Document structure recognition data:

○ ○ ○ ○

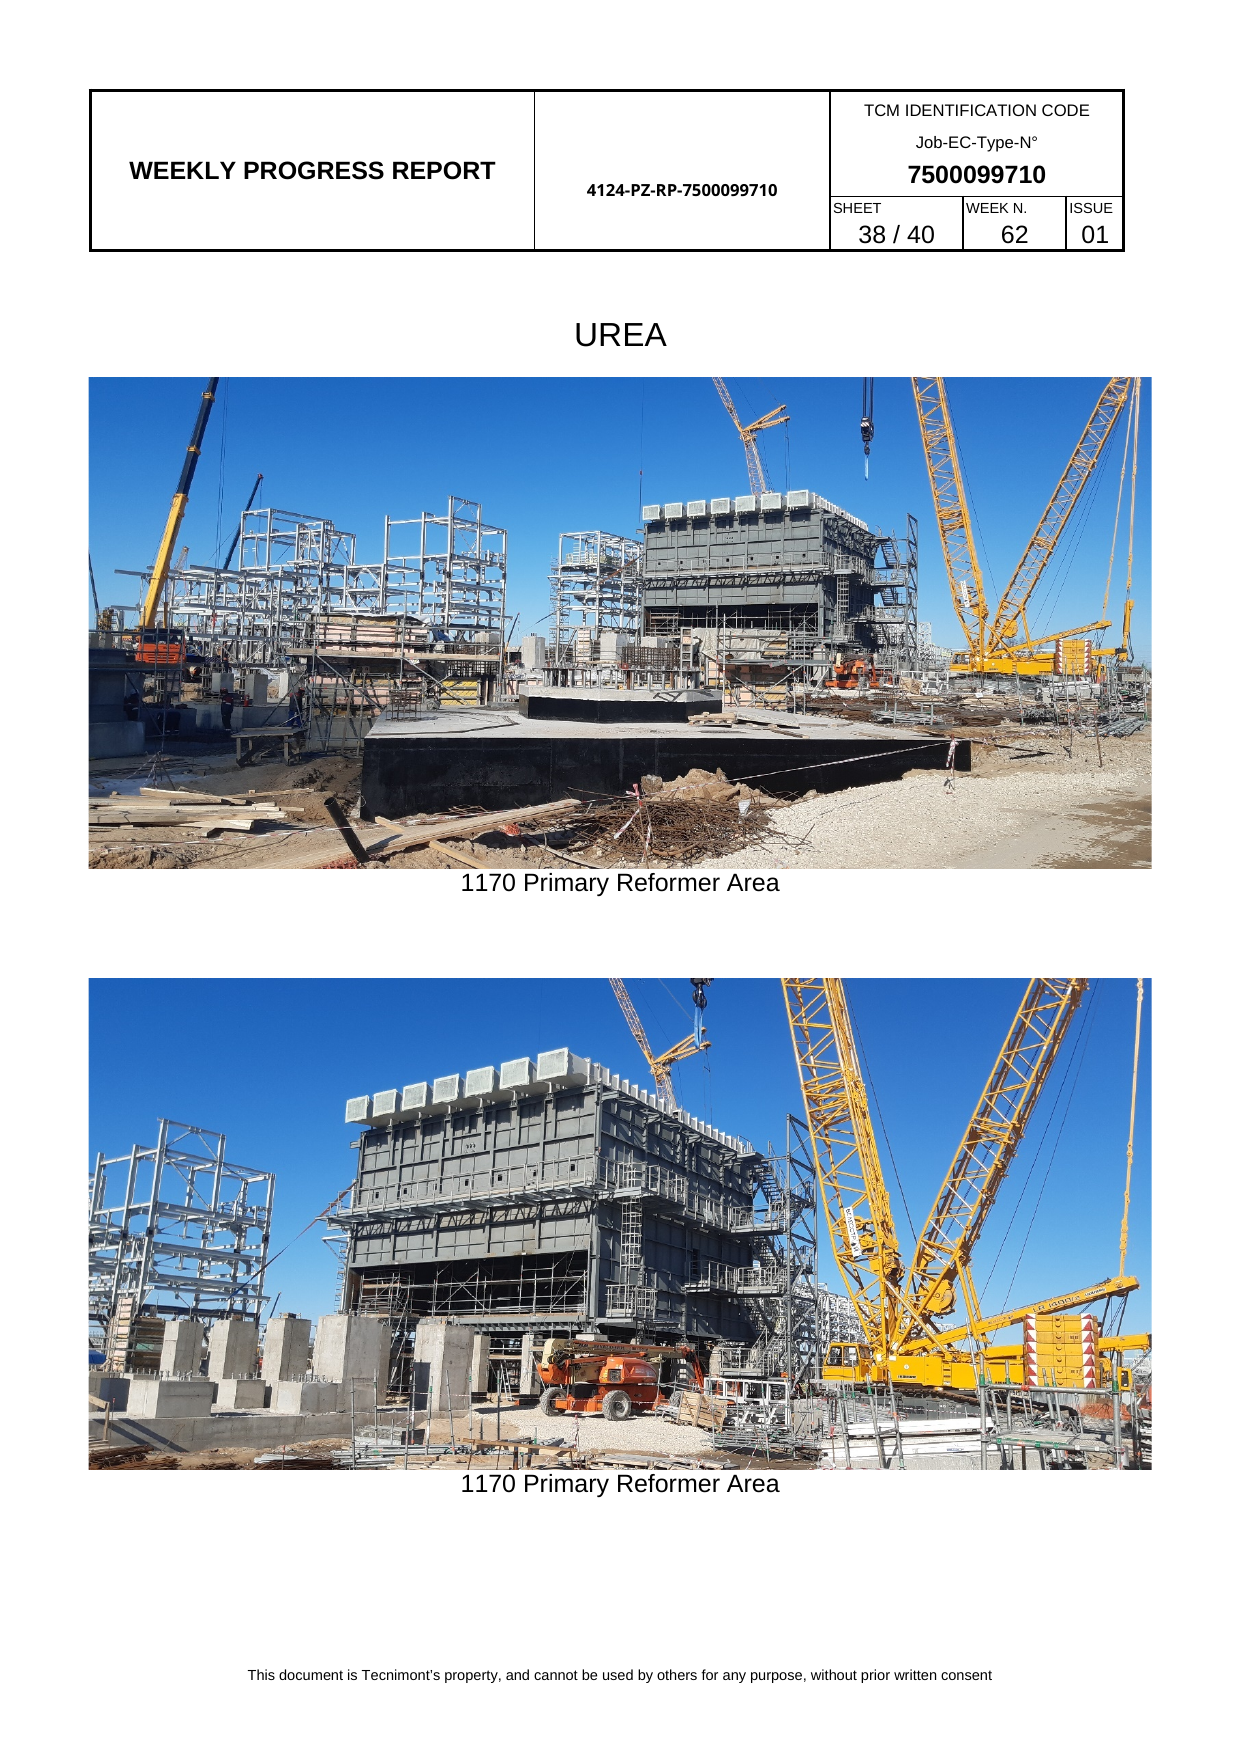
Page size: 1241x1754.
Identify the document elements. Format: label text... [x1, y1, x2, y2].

text 1170 Primary Reformer Area [88, 869, 1152, 897]
picture [88, 377, 1152, 869]
picture [88, 978, 1152, 1470]
text UREA [88, 315, 1152, 353]
text 1170 Primary Reformer Area [88, 1470, 1152, 1498]
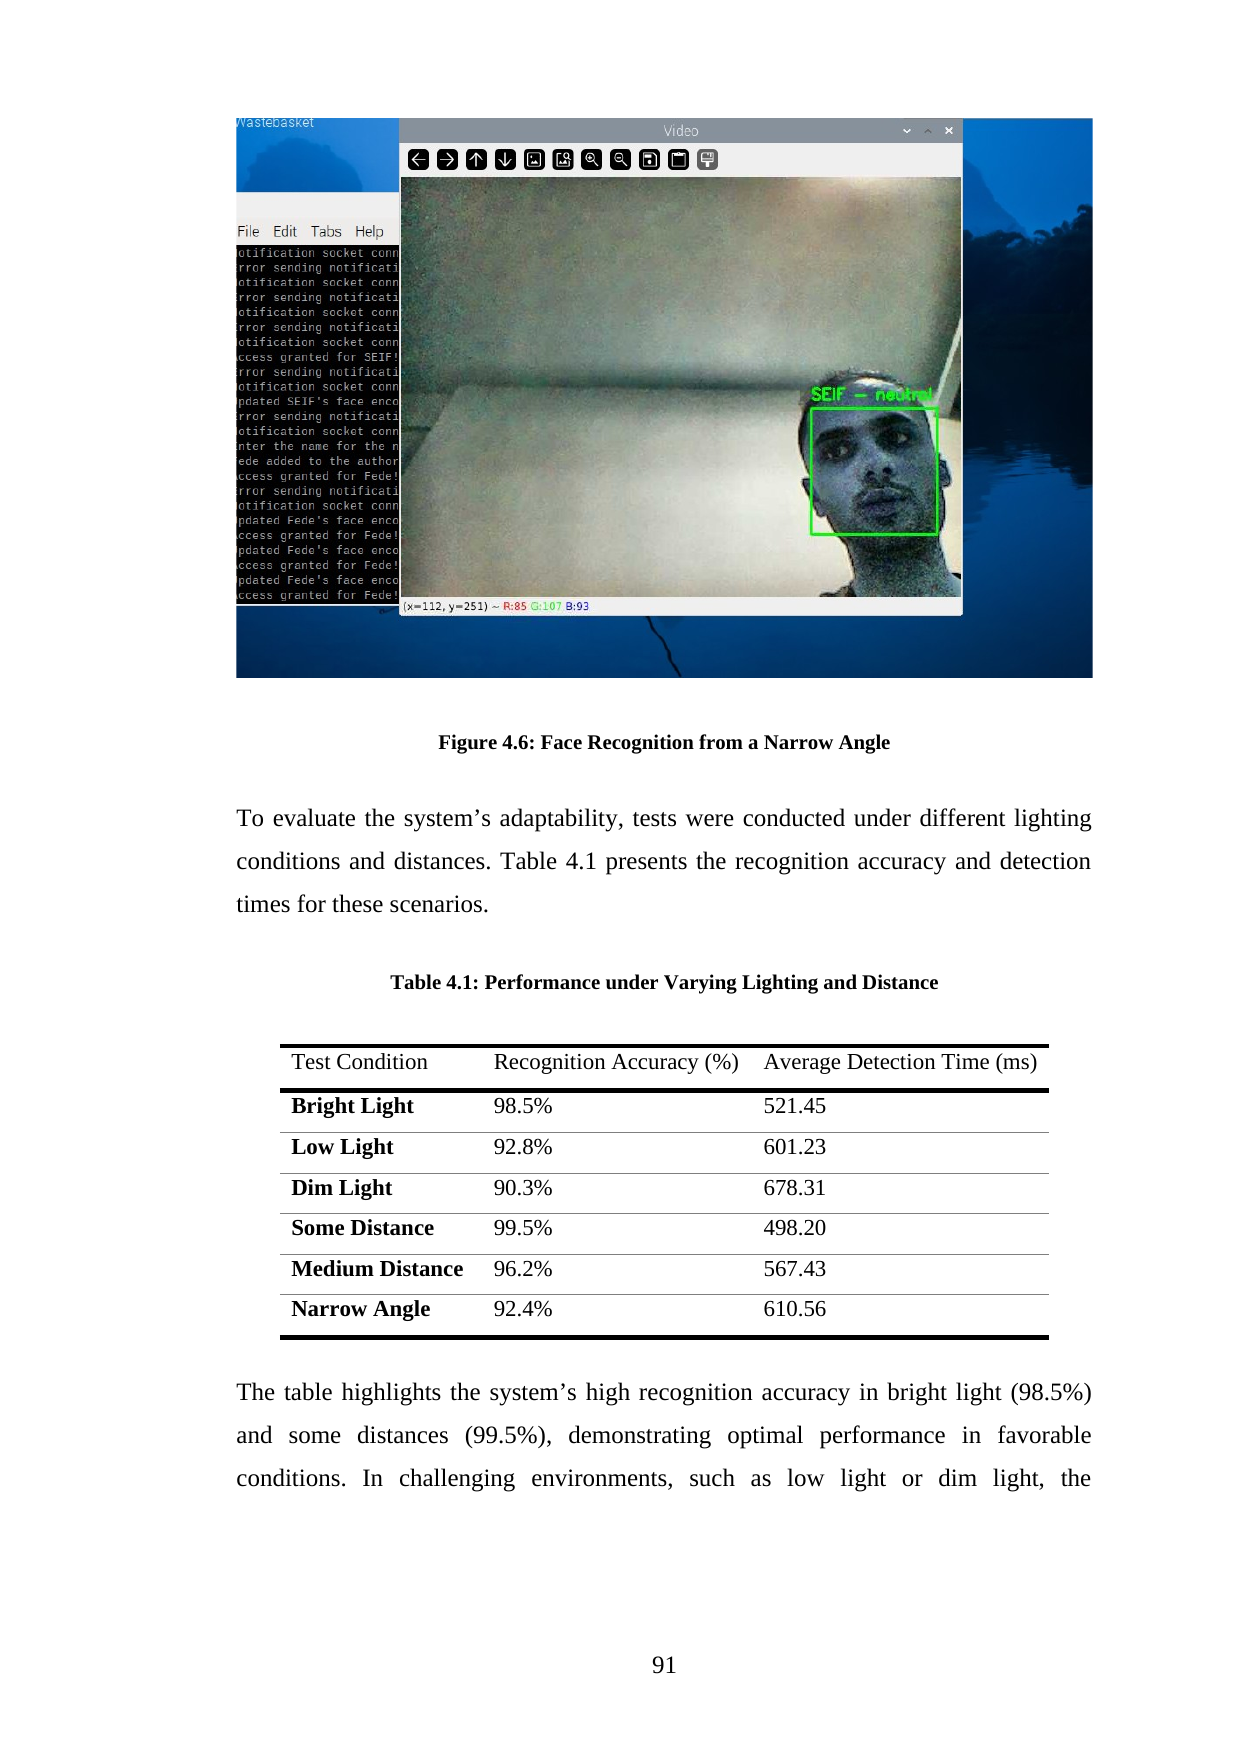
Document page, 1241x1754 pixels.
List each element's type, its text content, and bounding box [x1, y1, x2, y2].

table_cell Medium Distance [280, 1255, 482, 1294]
table_cell 92.8% [482, 1133, 752, 1173]
table_cell 610.56 [752, 1295, 1049, 1335]
table_cell 90.3% [482, 1174, 752, 1213]
table_header Average Detection Time (ms) [752, 1048, 1049, 1088]
table_cell 98.5% [482, 1093, 752, 1132]
table_cell 521.45 [752, 1093, 1049, 1132]
table_cell Bright Light [280, 1093, 482, 1132]
text Table 4.1: Performance under Varying Lighting and Distance [236, 970, 1092, 994]
table_cell 99.5% [482, 1214, 752, 1254]
table_cell Low Light [280, 1133, 482, 1173]
table_header Recognition Accuracy (%) [482, 1048, 752, 1088]
table_cell 678.31 [752, 1174, 1049, 1213]
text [236, 1377, 1092, 1492]
picture [236, 118, 1093, 678]
text To evaluate the system’s adaptability, tests were conducted under different lighting conditions and distances. Table 4.1 presents the recognition accuracy and detection times for these scenarios. [236, 803, 1092, 918]
table_cell Narrow Angle [280, 1295, 482, 1335]
table_cell 567.43 [752, 1255, 1049, 1294]
table_cell 92.4% [482, 1295, 752, 1335]
table_cell 601.23 [752, 1133, 1049, 1173]
table_cell 96.2% [482, 1255, 752, 1294]
table_cell Dim Light [280, 1174, 482, 1213]
table_cell 498.20 [752, 1214, 1049, 1254]
table_cell Some Distance [280, 1214, 482, 1254]
table_header Test Condition [280, 1048, 482, 1088]
text Figure 4.6: Face Recognition from a Narrow Angle [236, 730, 1092, 754]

○ ○ ○ ○

__Aim of the task__: Restate each entry word for word; pictures stay out of the copy.

__Exercise output__:
Page size: 1241x1754.
Identify the document elements. Format: label text... [x1, y1, x2, y2].

text 1170 Primary Reformer Area [88, 869, 1152, 897]
picture [88, 377, 1152, 869]
picture [88, 978, 1152, 1470]
text UREA [88, 315, 1152, 353]
text 1170 Primary Reformer Area [88, 1470, 1152, 1498]
Document page, 1241x1754 pixels.
List each element's type, its text content, and bounding box [x1, y1, x2, y2].

table_cell Medium Distance [280, 1255, 482, 1294]
table_cell 92.8% [482, 1133, 752, 1173]
table_cell 610.56 [752, 1295, 1049, 1335]
table_cell 90.3% [482, 1174, 752, 1213]
table_header Average Detection Time (ms) [752, 1048, 1049, 1088]
table_cell 98.5% [482, 1093, 752, 1132]
table_cell 521.45 [752, 1093, 1049, 1132]
table_cell Bright Light [280, 1093, 482, 1132]
text Table 4.1: Performance under Varying Lighting and Distance [236, 970, 1092, 994]
table_cell 99.5% [482, 1214, 752, 1254]
table_cell Low Light [280, 1133, 482, 1173]
table_header Recognition Accuracy (%) [482, 1048, 752, 1088]
table_cell 678.31 [752, 1174, 1049, 1213]
text [236, 1377, 1092, 1492]
picture [236, 118, 1093, 678]
text To evaluate the system’s adaptability, tests were conducted under different lighting conditions and distances. Table 4.1 presents the recognition accuracy and detection times for these scenarios. [236, 803, 1092, 918]
table_cell Narrow Angle [280, 1295, 482, 1335]
table_cell 567.43 [752, 1255, 1049, 1294]
table_cell 92.4% [482, 1295, 752, 1335]
table_cell 601.23 [752, 1133, 1049, 1173]
table_cell 96.2% [482, 1255, 752, 1294]
table_cell Dim Light [280, 1174, 482, 1213]
table_cell 498.20 [752, 1214, 1049, 1254]
table_cell Some Distance [280, 1214, 482, 1254]
table_header Test Condition [280, 1048, 482, 1088]
text Figure 4.6: Face Recognition from a Narrow Angle [236, 730, 1092, 754]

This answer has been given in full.